The biggest loser of the Israeli elections?

The Algemeiner's Arik Elman argues that President Hussein Obama is going to be the biggest loser in the Israeli elections.
Nobody can predict whether Obama’s intervention will indeed help Netanyahu or that the centrifugal effect of the Israeli political system will win over. The proportional structure of the Israeli parliamentary system does not encourage unity.  So long as the voters of the Right believe that Netanyahu will remain the Prime Minister whomever they vote for, they feel themselves free to vote for other parties within the block – Bennett first and foremost. Netanyahu is also struggling against the decade-old memory of the Israeli public– in 2003, Ariel Sharon brought Likud to 38 mandates, which grew to 40 after the absorption of Nathan Sharansky’s “Yisrael B’Aliya,” and a year later he used all this might to set in motion the “disengagement” plan, which ended in the uprooting of ten thousand Jews from the Gaza Strip, the creation of the Hamas enclave on Israel’s Southern border and thousands of rockets fired at Israeli civilians. Moreover, for the majority of Israelis the most pressing concerns are economic – Netanyahu himself just recognized this when in a brilliant but slightly desperate move he appointed Moshe Kahlon, the hero of the Israeli middle class, the conqueror of the fat cats of the mobile communications industry, as the Chairman of the Israeli Lands Authority, and charged him with lowering housing prices.
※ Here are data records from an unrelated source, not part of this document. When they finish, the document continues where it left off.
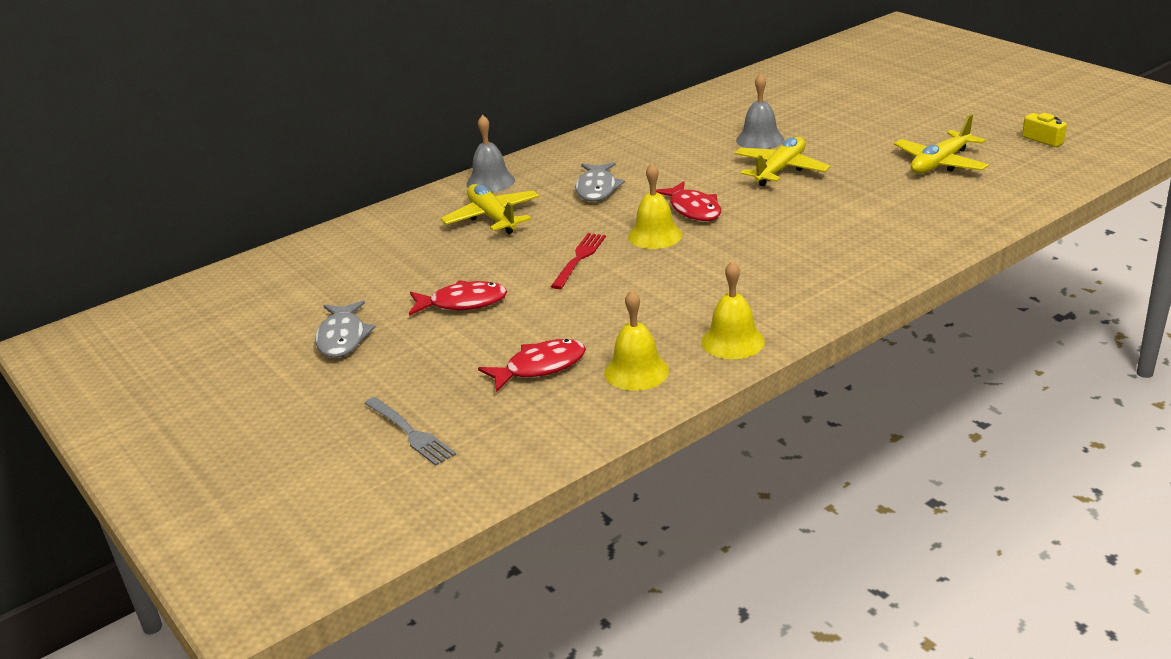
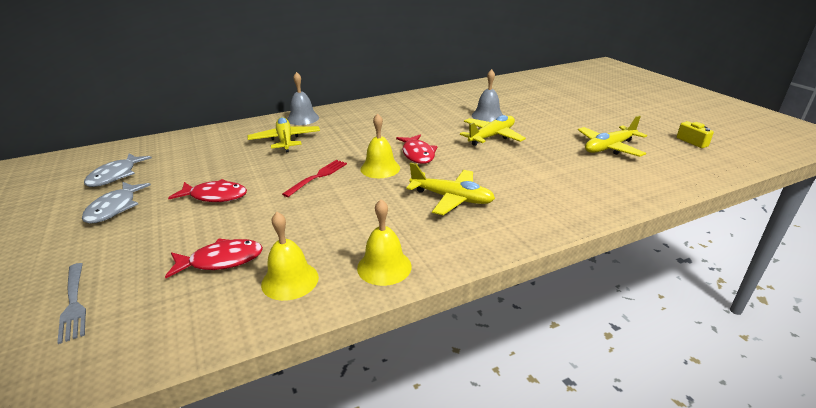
camera: 10 degrees right, 0 degrees up
(597, 189) = (364, 132): grey fish -> grey fish (115, 175)
(769, 258) = (451, 198): none -> yellow plane

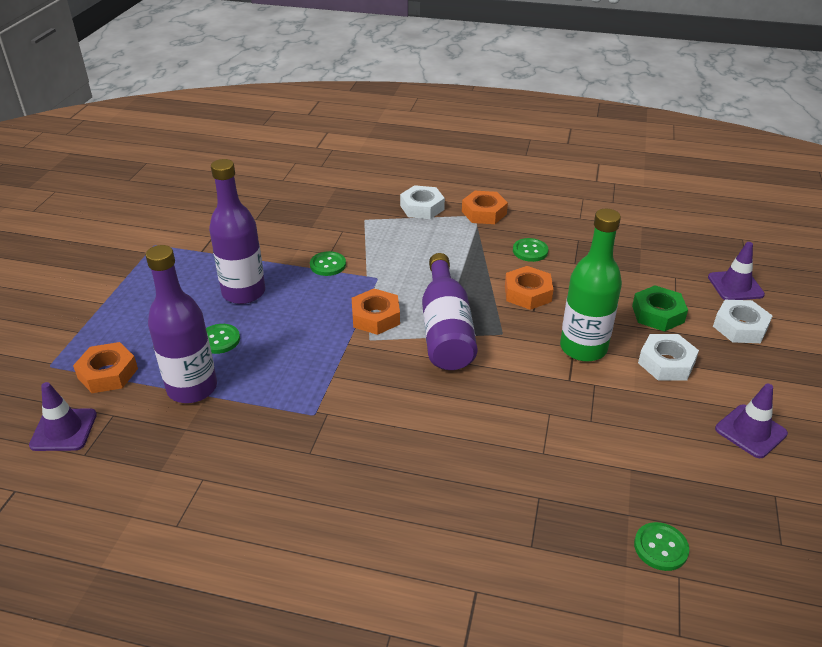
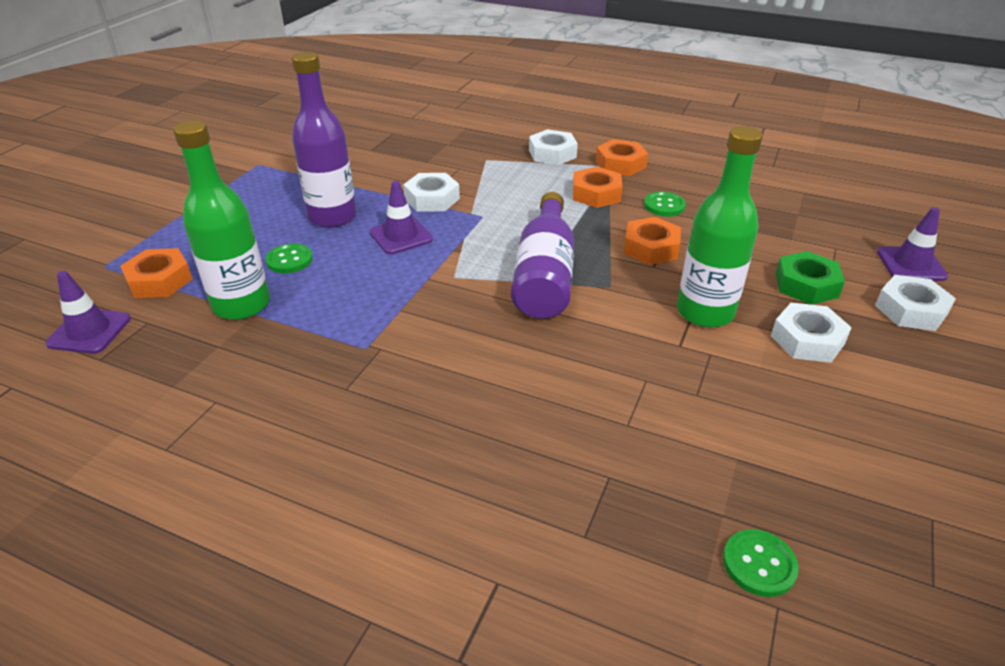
camera: 10 degrees right, 0 degrees up
(192, 388) = (241, 305): purple bottle -> green bottle
(328, 265) = (432, 199): green button -> white nut
(376, 317) = (468, 255): orange nut -> orange nut (596, 194)
(750, 431) = (908, 433): purple traffic cone -> purple traffic cone (401, 236)

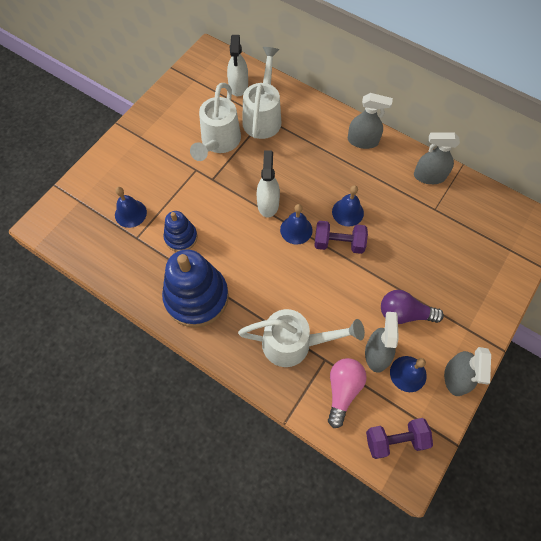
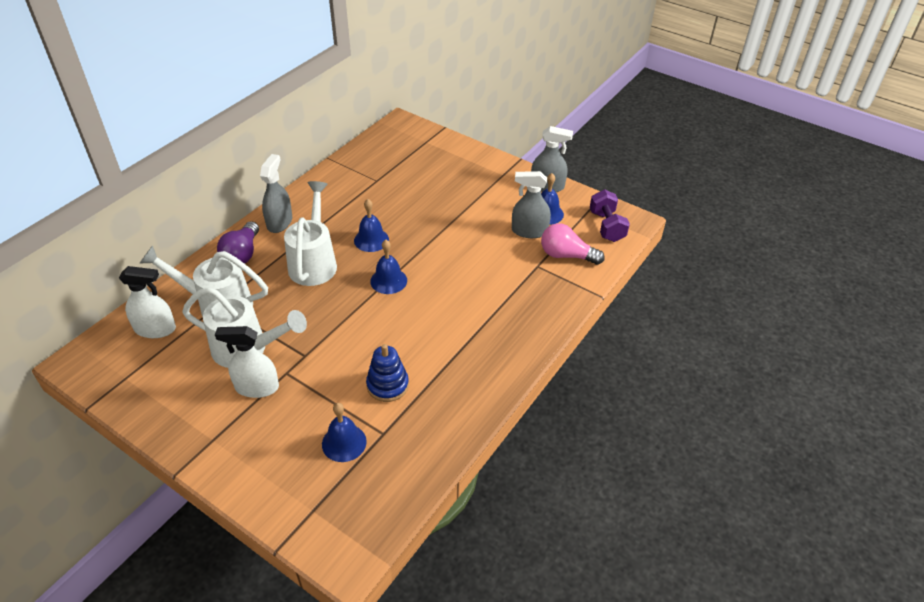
camera: 90 degrees left, 20 degrees down
(196, 297) = (469, 368): blue stacking toy -> none
(268, 203) = (350, 303): white spray bottle -> white spray bottle (257, 387)
(294, 344) = (522, 287): white watering can -> white watering can (314, 262)
(338, 243) = (409, 249): purple dumbbell -> none
(404, 313) = (488, 210): purple light bulb -> purple light bulb (242, 254)
(429, 176) = (336, 180): grey spray bottle -> none

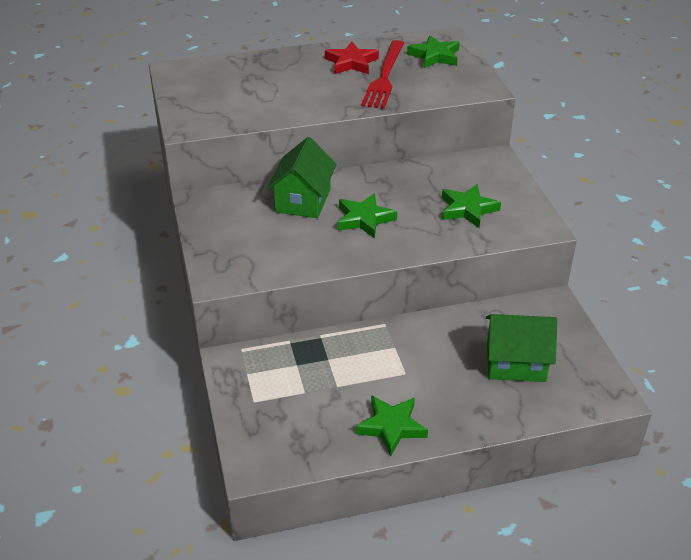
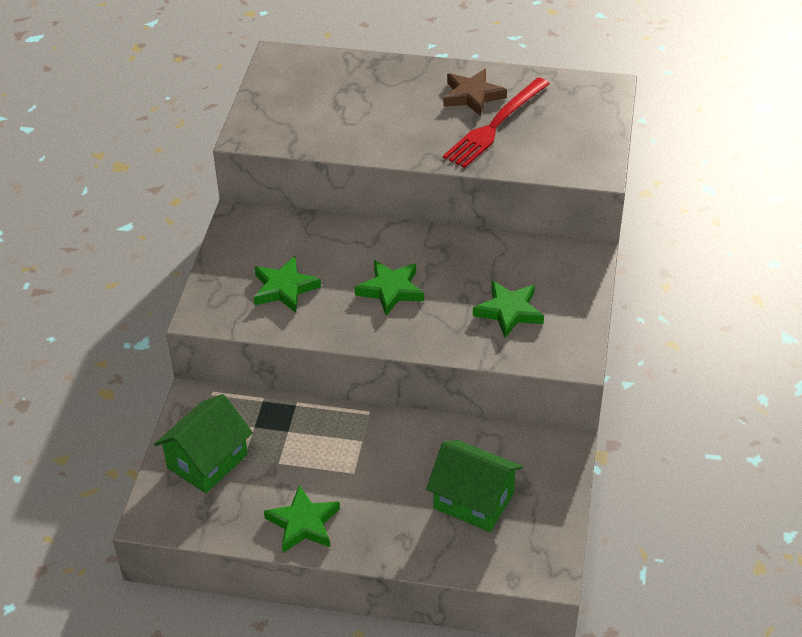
camera: 25 degrees right, 5 degrees up
(303, 200) = (342, 248): green house -> green house (207, 461)
(351, 62) = (472, 96): red star -> brown star
(435, 56) = (573, 111): green star -> green star (284, 288)

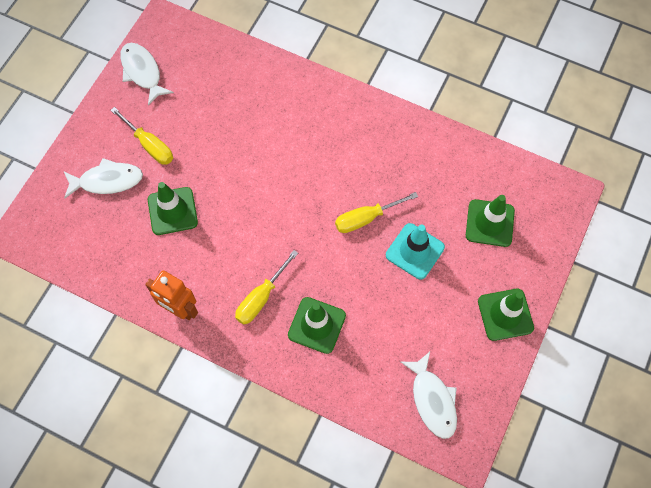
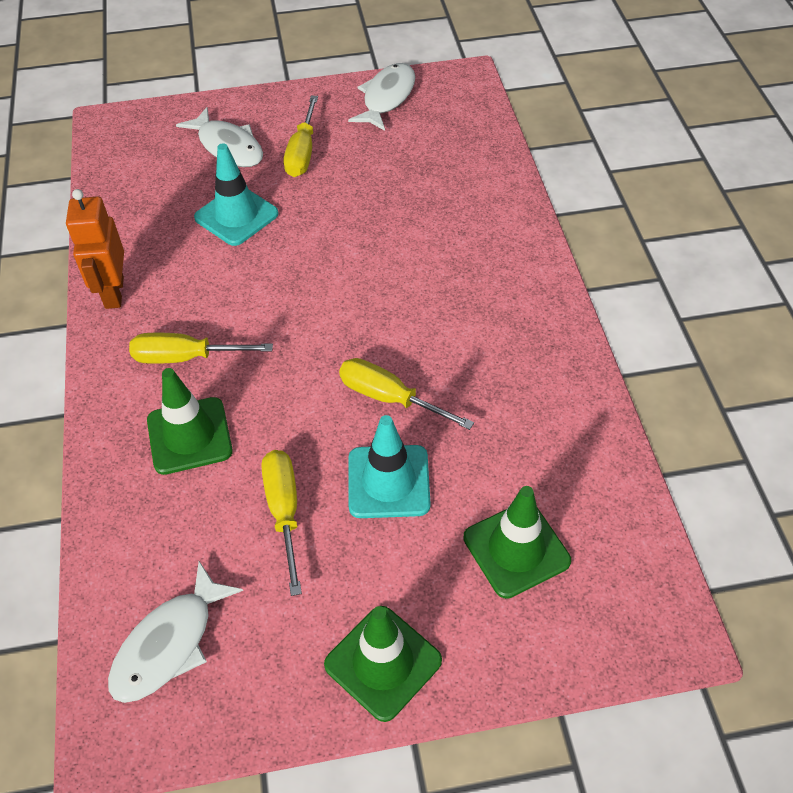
camera: 55 degrees right, 15 degrees down
(172, 211) = (236, 216): green traffic cone -> turquoise traffic cone
(396, 307) = (284, 510): none -> yellow screwdriver

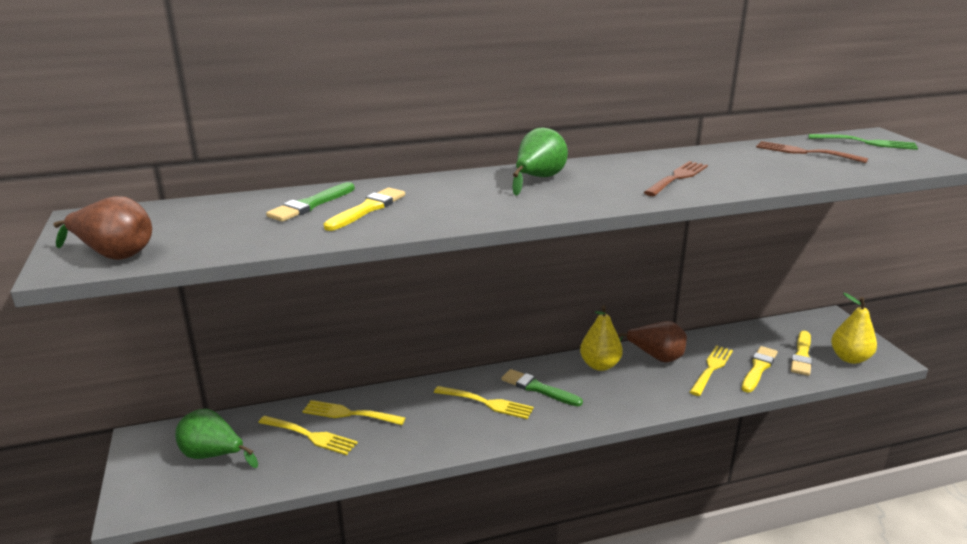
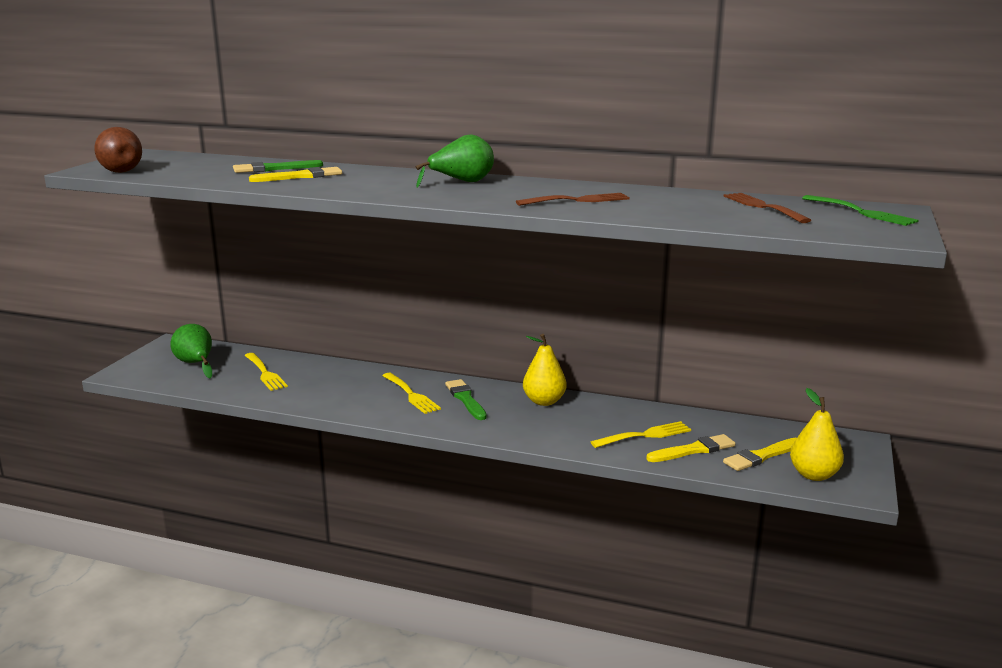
camera: 35 degrees right, 5 degrees down
(349, 414) = (307, 370): yellow fork -> none
(655, 357) = (605, 411): brown pear -> none

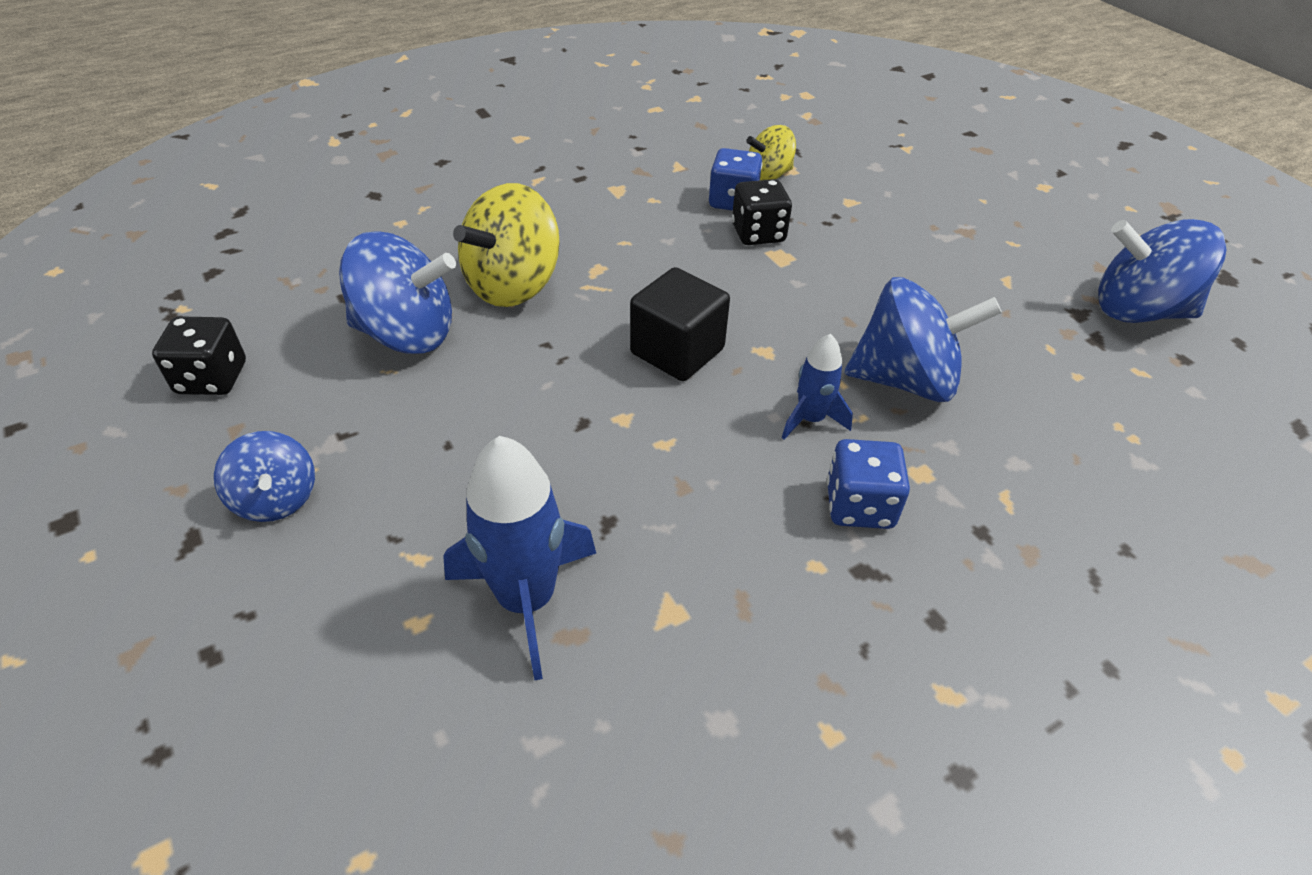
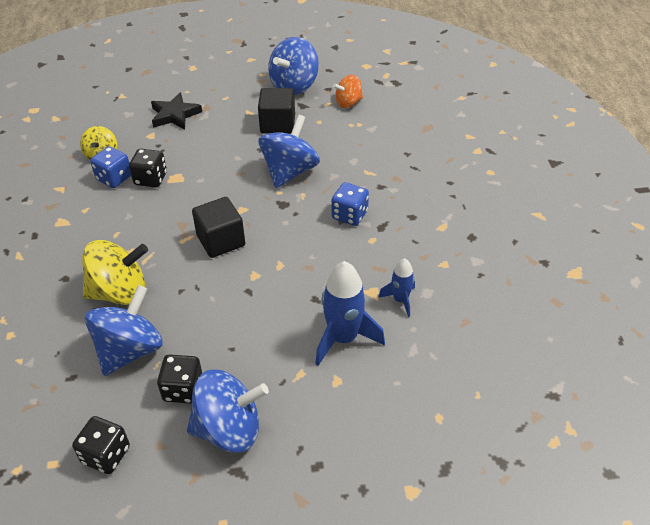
camera: 65 degrees left, 0 degrees up
(276, 499) = (229, 429): blue spinning top -> blue spinning top, size x1.70
(347, 416) = (183, 389): none -> black dice
(513, 285) = (120, 292): yellow spinning top -> yellow spinning top turned 75 degrees counterclockwise
(810, 419) = (294, 211): blue rocket -> blue rocket (400, 300)
(917, 207) = (175, 115): none -> black star
(1012, 324) = (277, 124): none -> black cube
(1177, 401) = (348, 103): none -> orange spinning top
Nevertheless, Obama’s standing in Israel is so low, that his disapproval of Netanyahu and his indirect endorsement of Tzipi Livni (whose standing in the polls went into a free fall immediately after its publication) may yet help Likud Beitenu. One proof of that can be found on Naftali Bennett’s Facebook page. Trying to seize the new opportunity, Bennett cheerfully updated his friends that the White House is apparently very concerned with his meteoric rise. “We will hear what America has to say,” – he promised – “but we’ll do what’s best for Israel.” Obama’s monumental arrogance, his apparent lack of belief in the intelligence of the Israeli voter, his disgraceful treatment of Netanyahu and, more than everything else – his disastrous courting of the Islamist movements throughout the Middle East, has brought American influence and prestige to a new low in the one place where it was never considered possible to happen. Any proposed settlement of the Arab-Israeli conflict requires the Israeli public to have full and complete trust in the American President. The results of the elections on January 22nd will show just how much this trust is now absent.
He's got Israelis' views on Obama pegged, but I'm not convinced that Netanyahu is a shoo-in to win, let alone to be the first one offered a chance to form the next government. I'll breath a lot easier when the results are in.